**What to work on:** Transcribe all of the data exactly. Images stay out.

*** Opening The input ***

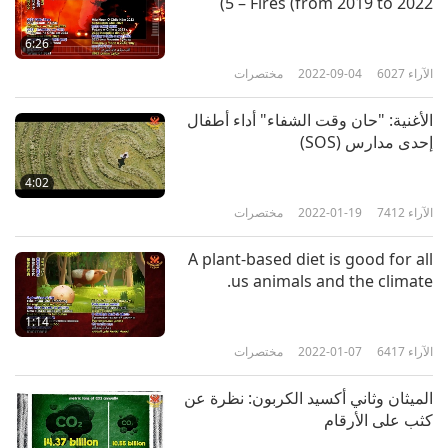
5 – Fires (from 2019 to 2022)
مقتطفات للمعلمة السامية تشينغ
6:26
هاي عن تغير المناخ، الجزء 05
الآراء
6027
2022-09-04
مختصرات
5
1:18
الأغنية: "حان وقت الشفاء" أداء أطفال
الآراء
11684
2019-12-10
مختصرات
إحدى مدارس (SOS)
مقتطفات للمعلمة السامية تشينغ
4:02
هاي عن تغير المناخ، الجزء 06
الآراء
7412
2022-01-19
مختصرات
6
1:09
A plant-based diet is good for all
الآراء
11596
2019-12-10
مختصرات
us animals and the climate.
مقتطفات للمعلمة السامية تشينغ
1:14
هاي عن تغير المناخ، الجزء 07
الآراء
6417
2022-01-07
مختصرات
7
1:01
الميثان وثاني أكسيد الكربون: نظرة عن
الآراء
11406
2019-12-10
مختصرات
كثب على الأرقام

*** Closing The input ***

**Task response:**
5 – Fires (from 2019 to 2022)
مقتطفات للمعلمة السامية تشينغ
6:26
هاي عن تغير المناخ، الجزء 05
الآراء
6027
2022-09-04
مختصرات
5
1:18
الأغنية: "حان وقت الشفاء" أداء أطفال
الآراء
11684
2019-12-10
مختصرات
إحدى مدارس (SOS)
مقتطفات للمعلمة السامية تشينغ
4:02
هاي عن تغير المناخ، الجزء 06
الآراء
7412
2022-01-19
مختصرات
6
1:09
A plant-based diet is good for all
الآراء
11596
2019-12-10
مختصرات
us animals and the climate.
مقتطفات للمعلمة السامية تشينغ
1:14
هاي عن تغير المناخ، الجزء 07
الآراء
6417
2022-01-07
مختصرات
7
1:01
الميثان وثاني أكسيد الكربون: نظرة عن
الآراء
11406
2019-12-10
مختصرات
كثب على الأرقام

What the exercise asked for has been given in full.